--- START PAGE EXCERPT ---

Getting Started

** It is highly recommended that you carefully read and understand SAGA-Python and Pilot-Abstractions, Pilot-MapReduce all of this before you go off and start developing your own applications. **

In this chapter we explain the main components of Pilot-MapReduce and the foundations of their function and their interplay. For your convenience, you can find a fully working example at the end of this page.


This chapter assumes that you have successfully installed Pilot-MapReduce on (see chapter Installation).

This tutorial shows how to create and run a Pilot-MapReduce job that counts words. To start with, you need nothing but a input directory with a single text file. Let’s call the file input.txt. If you don’t happen to have a suitable file on hand, you can download one from here. and save it in $HOME/data directory.

Loading the Module

In order to use Pilot-MapReduce in your Python application, you need to import the pmr module.

import pmr

You can check / print the version of your Pilot-MapReduce installation via the version property.

print pmr.version

Creating a MapReduce Job

A pmr.MapReduce is used to create MapReduce job in Pilot-MapReduce. It takes two parameters as inputs:

  • List of dict objects with SAGA-Pilot compute, data descriptions and input data SAGA URL location.
  • Coordination system URL used by SAGA-Pilot abstractions for managing communication between pilot-managers and pilots.
pmrDesc = []
                'pilot_compute': { "service_url": "fork://localhost",
                                  "number_of_processes": 8,
                                  "working_directory": os.getenv("HOME")+"/pilot-compute",
                                  "affinity_datacenter_label": "eu-de-south",
                                  "affinity_machine_label": "mymachine-1"
                'pilot_data'   :  {
                                  "service_url": "ssh://localhost/" + os.getenv("HOME")+"/pilot-data",
                                  "size": 100,
                                  "affinity_datacenter_label": "eu-de-south",
                                  "affinity_machine_label": "mymachine-1"
                'input_url'    : 'sftp://localhost/'+ os.getenv("HOME") + "/data")

job = pmr.MapReduce(pmrDesc, COORDINATION_URL)

Create Mapper executable

Create a Mapper executable in a new file in your $HOME directory using your favorite editor.

The map executable has mainly 3 sections

  • Initialization : Each map task receives chunk/split files as command line arguments. Initialize map task with command line parameters.
mapJob = Mapper(sys.argv)
  • Map function : Actual map task implementation. The pmr.Mapper provides a member chunkFile to access the chunk file passed as input to the map task. It also provide a member function emit which emits key, value pair to the reduce phase.
with open(mapJob.chunkFile) as fh:
    line =
    for word in line.split():
        mapJob.emit(word, "%s,%s" % (word, 1))
  • Finalization : Cleanup of the task.

After putting it all together, your first Pilot-MapReduce Mapper executable will look somewhat like the script below.

import sys
from pmr.mapper import Mapper
if __name__ == "__main__":
    # Initialize Map Job
    mapJob = Mapper(sys.argv)
    # Map function    
    with open(mapJob.chunkFile) as fh:
        line =
        for word in line.split():
            mapJob.emit(word, "%s,%s" % (word, 1))
    # Finalize map job  

Create Reducer executable

Create a Reducer executable in a new file in your $HOME directory using your favorite editor.

--- END PAGE EXCERPT ---

(EXERCISE SET)
1 – In the Pilot-MapReduce tutorial, rewrite the passage starting at "Create Mapper executable" and ending at "the reduce phase.", changing "map task" to "map job" throughout.
2 – According to the Pilot-MapReduce tutorial, what is the coordination system URL passed to pmr.MapReduce used for?
3 – In the Pilot-MapReduce tutorial, where should a downloaded input text file be saved?

--- START DATA LINES ---

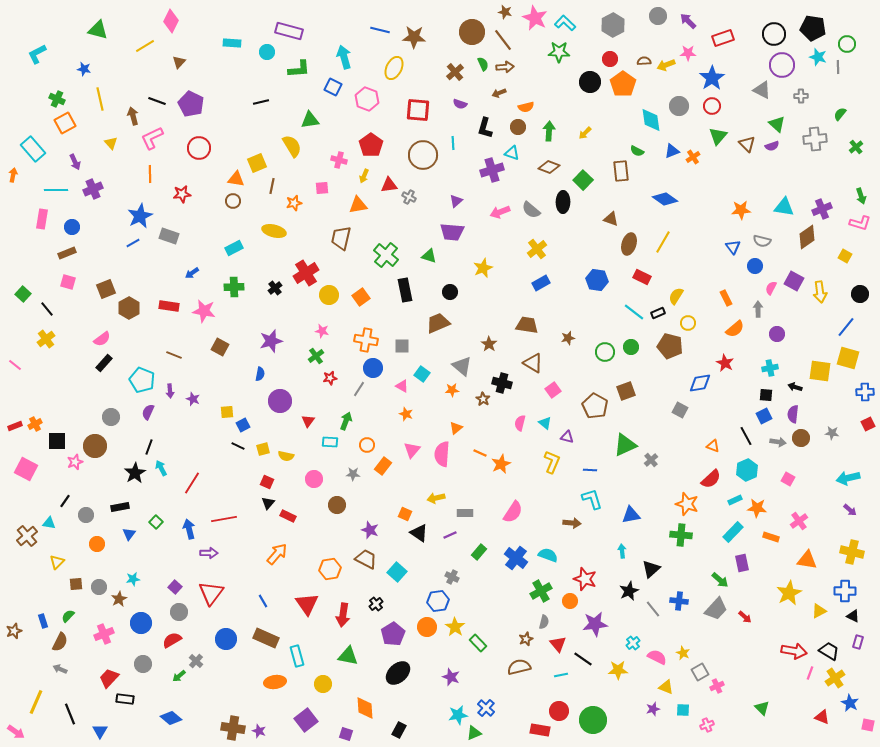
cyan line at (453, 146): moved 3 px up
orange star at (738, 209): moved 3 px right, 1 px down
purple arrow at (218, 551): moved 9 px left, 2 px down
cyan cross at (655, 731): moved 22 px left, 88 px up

--- END DATA LINES ---

(EXPECTED ANSWERS)
1 –
Create Mapper executable

Create a Mapper executable in a new file in your $HOME directory using your favorite editor.

The map executable has mainly 3 sections

  • Initialization : Each map job receives chunk/split files as command line arguments. Initialize map job with command line parameters.
mapJob = Mapper(sys.argv)
  • Map function : Actual map job implementation. The pmr.Mapper provides a member chunkFile to access the chunk file passed as input to the map job. It also provide a member function emit which emits key, value pair to the reduce phase.

2 – The coordination system URL is used by the SAGA-Pilot abstractions to manage communication between pilot-managers and pilots.

3 – In the $HOME/data directory.